Intro (intentionally less technical)
I noticed a while ago that if you distort a picture of a person's face just the right way it
seems to change his emotional expression.
I saw
this phenomenon when using a distort filter in Photoshop. I started to wonder if
I could automatically change the expression on someone's face. There is lots of work on facial expression generation, though most of
it relies heavily on human-in-the-loop scenarios and complex models such as the 3D
mesh models used in "Expression Cloning" [1].
The problem with the complex models is that they won't run in real-time, and
there are tons of problems with human-in-the-loop. The images generated (right)
using expression cloning are really neat, but they can't be generated
completely automatically. There was one really compelling paper [2] that started with a
human face, and then used geometric image warping to create new facial expressions.
You can see the original image on the left, and the warped image is in the
middle. This is called expression mapping. To generate the image in the middle,
several training images of this girl's face are hand marked with a few dozen
control points. The paper also used expression ratio images (ERI). The ERIs
control for different lighting conditions to add shadows and wrinkles to the
facial expression, like in the right-most of the
three images. I really liked the results in this paper, so I set off to try to
create similar results, but using only a single image that was automatically
marked. I decided to use Ashish's fully automatic upper facial feature
tracking [3] to mark my images. Ashish's setup tracks the eyebrows and eyes of a
person in real-time video, so I thought I'd try to get my face warping to work
in real-time too. The biggest drawback to this system is that the setup
requires an infrared camera, which means that it can't be used on old video
taken with a regular camera. Otherwise, it works really well, and it
tracks the eyes and eyebrows of people who sit in front of the camera most of
the time. I used the tracking
information
to try to warp (like the distorting Photoshop filters) the face into a new
expression. I used a 2-pass mesh warping algorithm developed by Wolberg [4]. You
give it a bunch of input coordinates and corresponding output coordinates, and
it warps an image according to a mesh that it generates with the images. As I
tried to guage which features to warp and how far to warp them, I made
measurements on the Cohn-Kanade
database [5]. I measured how far people raised the corners of their mouths when
smiling, as well as how high people raised their eyebrows when displaying
certain emotions. Then I normalized the distances - I divided through by the
distance between the pupils since that's roughly standard across many different
people. These measurements helped me gauge the warping distances for my project.

[Records taken from a dataset]
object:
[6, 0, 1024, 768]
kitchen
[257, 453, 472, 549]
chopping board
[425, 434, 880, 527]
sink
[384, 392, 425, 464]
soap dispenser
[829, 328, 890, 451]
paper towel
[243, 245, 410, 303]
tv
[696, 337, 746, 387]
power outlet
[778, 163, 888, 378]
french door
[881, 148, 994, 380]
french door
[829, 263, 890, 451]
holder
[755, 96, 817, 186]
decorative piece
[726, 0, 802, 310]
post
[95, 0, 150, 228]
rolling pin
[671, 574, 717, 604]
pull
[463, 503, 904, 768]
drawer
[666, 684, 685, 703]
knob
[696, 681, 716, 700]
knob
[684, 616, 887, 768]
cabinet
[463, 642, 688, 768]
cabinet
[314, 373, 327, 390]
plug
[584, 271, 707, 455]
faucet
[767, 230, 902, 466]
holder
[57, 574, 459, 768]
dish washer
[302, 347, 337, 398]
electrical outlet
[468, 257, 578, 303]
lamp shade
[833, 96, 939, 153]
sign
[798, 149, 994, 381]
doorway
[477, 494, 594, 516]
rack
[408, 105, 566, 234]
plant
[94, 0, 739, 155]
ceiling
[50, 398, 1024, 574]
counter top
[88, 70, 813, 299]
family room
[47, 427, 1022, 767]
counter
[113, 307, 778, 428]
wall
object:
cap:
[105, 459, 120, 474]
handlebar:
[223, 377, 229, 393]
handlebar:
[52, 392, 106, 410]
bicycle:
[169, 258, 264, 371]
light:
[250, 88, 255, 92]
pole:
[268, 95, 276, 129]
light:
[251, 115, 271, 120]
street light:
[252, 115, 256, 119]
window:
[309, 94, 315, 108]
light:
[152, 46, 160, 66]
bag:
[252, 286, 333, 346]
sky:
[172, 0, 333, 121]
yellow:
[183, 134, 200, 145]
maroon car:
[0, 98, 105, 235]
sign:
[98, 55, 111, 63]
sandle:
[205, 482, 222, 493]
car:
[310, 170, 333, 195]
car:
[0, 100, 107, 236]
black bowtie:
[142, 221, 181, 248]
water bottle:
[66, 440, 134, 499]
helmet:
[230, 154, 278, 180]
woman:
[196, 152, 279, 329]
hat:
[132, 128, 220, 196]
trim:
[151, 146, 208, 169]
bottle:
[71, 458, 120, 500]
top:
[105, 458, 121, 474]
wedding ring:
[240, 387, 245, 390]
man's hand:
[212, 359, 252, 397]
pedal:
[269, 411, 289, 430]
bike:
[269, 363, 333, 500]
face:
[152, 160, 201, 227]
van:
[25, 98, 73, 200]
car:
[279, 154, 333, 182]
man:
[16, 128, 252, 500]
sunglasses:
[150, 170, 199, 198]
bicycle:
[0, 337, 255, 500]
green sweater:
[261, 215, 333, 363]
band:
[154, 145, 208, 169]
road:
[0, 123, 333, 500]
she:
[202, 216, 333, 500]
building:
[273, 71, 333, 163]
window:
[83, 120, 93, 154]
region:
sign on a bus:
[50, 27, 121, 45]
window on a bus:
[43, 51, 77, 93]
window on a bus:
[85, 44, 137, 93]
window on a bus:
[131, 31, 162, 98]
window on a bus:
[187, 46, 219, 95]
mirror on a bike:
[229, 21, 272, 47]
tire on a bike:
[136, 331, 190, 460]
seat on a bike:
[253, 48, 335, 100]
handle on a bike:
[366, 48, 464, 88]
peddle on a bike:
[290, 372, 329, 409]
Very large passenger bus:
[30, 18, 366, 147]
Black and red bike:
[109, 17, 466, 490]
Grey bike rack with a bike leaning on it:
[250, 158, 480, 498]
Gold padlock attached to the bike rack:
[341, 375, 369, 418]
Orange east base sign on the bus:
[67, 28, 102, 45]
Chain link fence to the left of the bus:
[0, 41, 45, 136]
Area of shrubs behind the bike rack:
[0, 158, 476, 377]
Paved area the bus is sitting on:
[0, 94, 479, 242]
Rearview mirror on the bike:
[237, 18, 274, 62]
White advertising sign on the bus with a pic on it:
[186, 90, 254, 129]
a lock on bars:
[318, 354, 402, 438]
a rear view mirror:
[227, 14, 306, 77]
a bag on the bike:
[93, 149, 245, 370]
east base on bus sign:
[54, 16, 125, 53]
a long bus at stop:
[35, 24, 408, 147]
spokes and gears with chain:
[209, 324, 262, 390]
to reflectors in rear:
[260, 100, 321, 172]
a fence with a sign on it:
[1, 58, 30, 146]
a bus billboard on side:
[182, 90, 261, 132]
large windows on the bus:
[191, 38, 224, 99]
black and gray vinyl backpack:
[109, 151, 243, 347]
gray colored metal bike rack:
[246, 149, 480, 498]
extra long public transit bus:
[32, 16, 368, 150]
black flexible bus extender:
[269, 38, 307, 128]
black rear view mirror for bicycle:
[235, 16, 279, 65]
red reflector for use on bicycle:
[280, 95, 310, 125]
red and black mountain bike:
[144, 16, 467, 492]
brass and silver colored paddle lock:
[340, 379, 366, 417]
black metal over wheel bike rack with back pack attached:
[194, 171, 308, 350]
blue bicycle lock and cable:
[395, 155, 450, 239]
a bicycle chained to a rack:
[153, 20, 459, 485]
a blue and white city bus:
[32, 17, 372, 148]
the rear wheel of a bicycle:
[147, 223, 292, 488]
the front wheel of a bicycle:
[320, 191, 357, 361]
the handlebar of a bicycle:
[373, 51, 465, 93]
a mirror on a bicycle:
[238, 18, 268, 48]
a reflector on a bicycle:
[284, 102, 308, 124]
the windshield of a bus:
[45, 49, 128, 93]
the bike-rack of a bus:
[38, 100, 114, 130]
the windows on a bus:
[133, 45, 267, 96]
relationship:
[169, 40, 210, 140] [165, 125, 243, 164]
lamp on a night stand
--
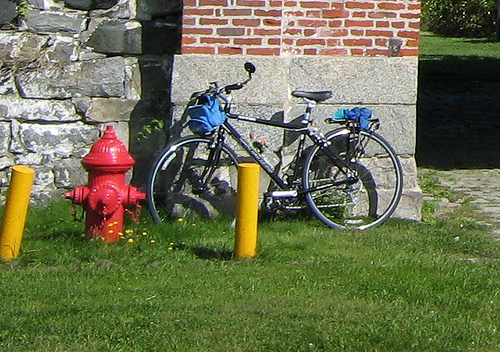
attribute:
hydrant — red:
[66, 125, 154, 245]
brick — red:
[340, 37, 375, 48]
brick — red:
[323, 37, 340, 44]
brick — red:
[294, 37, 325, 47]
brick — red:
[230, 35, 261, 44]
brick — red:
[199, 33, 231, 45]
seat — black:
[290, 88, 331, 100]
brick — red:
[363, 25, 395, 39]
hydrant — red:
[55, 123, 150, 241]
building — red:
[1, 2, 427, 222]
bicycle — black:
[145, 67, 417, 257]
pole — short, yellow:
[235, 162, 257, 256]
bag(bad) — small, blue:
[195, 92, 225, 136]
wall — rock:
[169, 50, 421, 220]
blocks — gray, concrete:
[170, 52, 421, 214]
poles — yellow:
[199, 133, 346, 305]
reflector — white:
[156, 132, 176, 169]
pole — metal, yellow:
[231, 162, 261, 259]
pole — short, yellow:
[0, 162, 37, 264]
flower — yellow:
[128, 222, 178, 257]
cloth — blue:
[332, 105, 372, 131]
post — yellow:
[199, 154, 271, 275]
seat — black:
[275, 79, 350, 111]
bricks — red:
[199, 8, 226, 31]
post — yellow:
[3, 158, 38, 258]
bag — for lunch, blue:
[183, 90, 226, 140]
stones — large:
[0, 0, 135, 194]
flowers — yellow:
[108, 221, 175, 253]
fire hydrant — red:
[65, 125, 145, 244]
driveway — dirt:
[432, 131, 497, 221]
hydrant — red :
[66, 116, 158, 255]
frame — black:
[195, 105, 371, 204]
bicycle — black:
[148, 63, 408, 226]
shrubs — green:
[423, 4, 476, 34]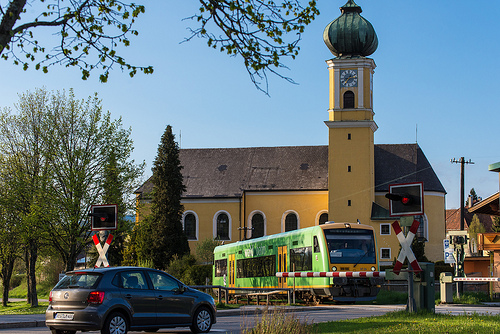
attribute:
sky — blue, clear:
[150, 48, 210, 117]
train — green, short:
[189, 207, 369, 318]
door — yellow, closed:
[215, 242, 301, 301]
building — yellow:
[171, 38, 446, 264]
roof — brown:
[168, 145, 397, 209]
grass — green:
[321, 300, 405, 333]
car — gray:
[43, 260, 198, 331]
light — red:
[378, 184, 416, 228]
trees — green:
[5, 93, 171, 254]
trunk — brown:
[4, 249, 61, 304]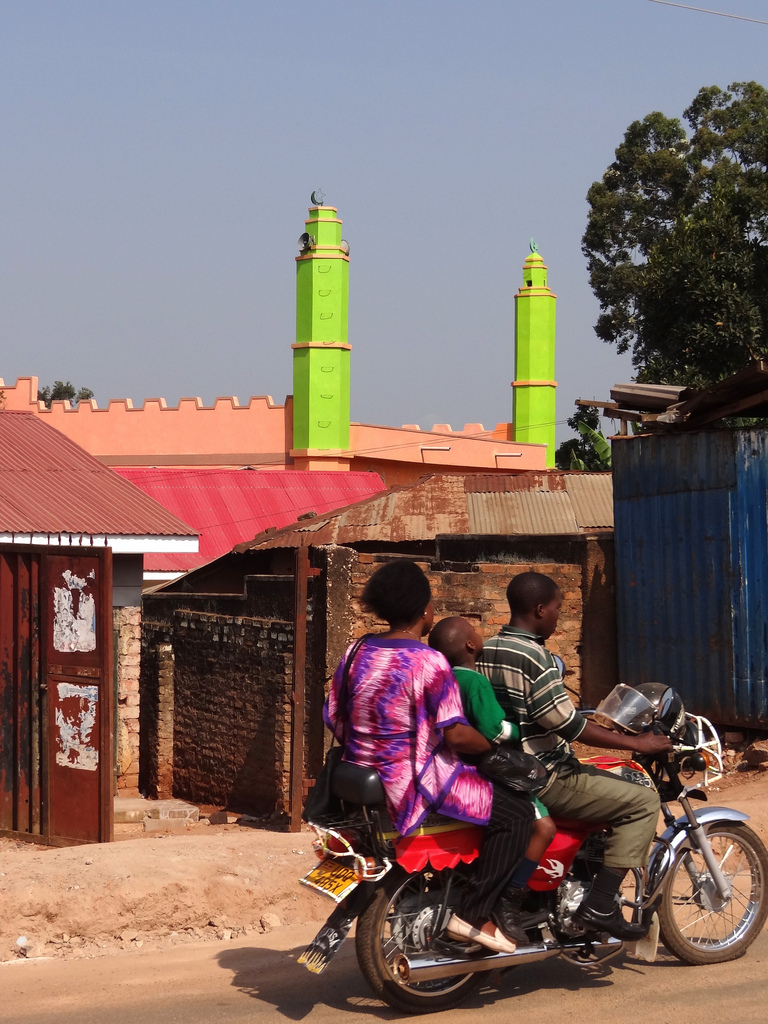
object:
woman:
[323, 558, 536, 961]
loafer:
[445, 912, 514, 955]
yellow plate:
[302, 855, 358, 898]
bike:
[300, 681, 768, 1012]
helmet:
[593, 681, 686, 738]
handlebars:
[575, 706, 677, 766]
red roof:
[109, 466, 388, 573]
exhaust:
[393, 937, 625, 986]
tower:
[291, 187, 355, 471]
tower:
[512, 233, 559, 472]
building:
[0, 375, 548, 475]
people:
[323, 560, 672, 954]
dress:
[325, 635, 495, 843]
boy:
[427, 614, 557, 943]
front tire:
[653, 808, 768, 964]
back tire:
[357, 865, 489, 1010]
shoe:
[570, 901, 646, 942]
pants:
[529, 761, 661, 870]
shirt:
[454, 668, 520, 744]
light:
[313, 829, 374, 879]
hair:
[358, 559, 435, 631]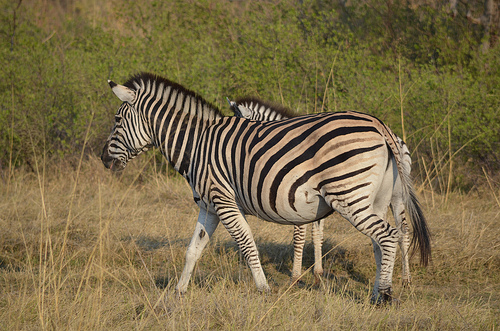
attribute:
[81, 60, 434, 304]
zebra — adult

What is needed: Could you carry on the write-up about automatically warping a face to change its expression, picking up right after its final sentence? You won't need the records for this.

Reply to the exercise:
I also tried to construct simple wrinkle templates by subtracting the image of a
smiling person
from a neutral image of the same person. I decided to try to warp three action
units: the inner brow raiser, the lip corner puller, and the brow lowerer. From
here on the images I show you are images generated by my E-DJ system.
Results & Analysis
(more technical)
As you can see the brow raises and lowerers work really well. The lip corner
pull tended to look less realistic, but still had a good effect. Remember the
wrinkles/shadows added using the ERIs? I tried seeing what would happen if I
added in a cheek shadow from a different person when someone smiled on my
system, and it didn't look very realistic. It would probably be helpful to
segment lots of shadows from lots of people and use a matching scheme to see
which template fits which person best.
I created a real-time system in C, so that I could control the left and right
inner eyebrow, as well as the corners of the mouth using the keyboard. To warp,
I used C code based on Wolberg's original 2 pass mesh-warping algorithm. The
code is distributed with xmorph which uses it as the major substep to image
morphing. The warping code is open source. I used Ashish Kapoor's face tracking
code [3] to find facial features. The main challenges in getting the system to where
it is were the learning curves related to true C programming in Linux. I had
used C a long time ago under windows, but the environment was visual. One of my
biggest hang ups, for example, was a linking error in a MakeFile.
The tracking didn't always
work, but when it did the warping always produced a fun effect. The effect
wasn't, however, always realistic looking. I used a mesh grid for warping. I
varied the number of mesh points from 4 by 4 to 16 by 16, and I found that
numbers near 8 by 8 worked pretty well. A high number of mesh points tended to
give very accurate control over the warping, but didn't let you warp very far
before it looked bad due to mesh splines crossing each other. A low number of
mesh points gave you more freedom to warp the feature far, but not very
accurately, as unintended parts of the image tended to
warp along with the intended feature. I set the system up so you could control
the warping with the keyboard to allow real-time exploration of emotional
expressions. While I didn't run any scientific experiments with the system, I
did let a dozen or so people try the system while I observed. When the tracking
worked, everyone found it fun and tended to laugh or generally be amused at the funny faces E-DJ was
making. Some people played with it for a very long time (just over 5 minutes). But when the tracking failed consistently, people were frustrated. I
think the reason the tracking failed when it did was usually because there was
something reflective in the background. It helped a lot when I blocked out the
background with a black poster board. That way, the background wouldn't reflect
infrared light, which confuses the pupil detector. The detector was also far
more accurate in diffuse light.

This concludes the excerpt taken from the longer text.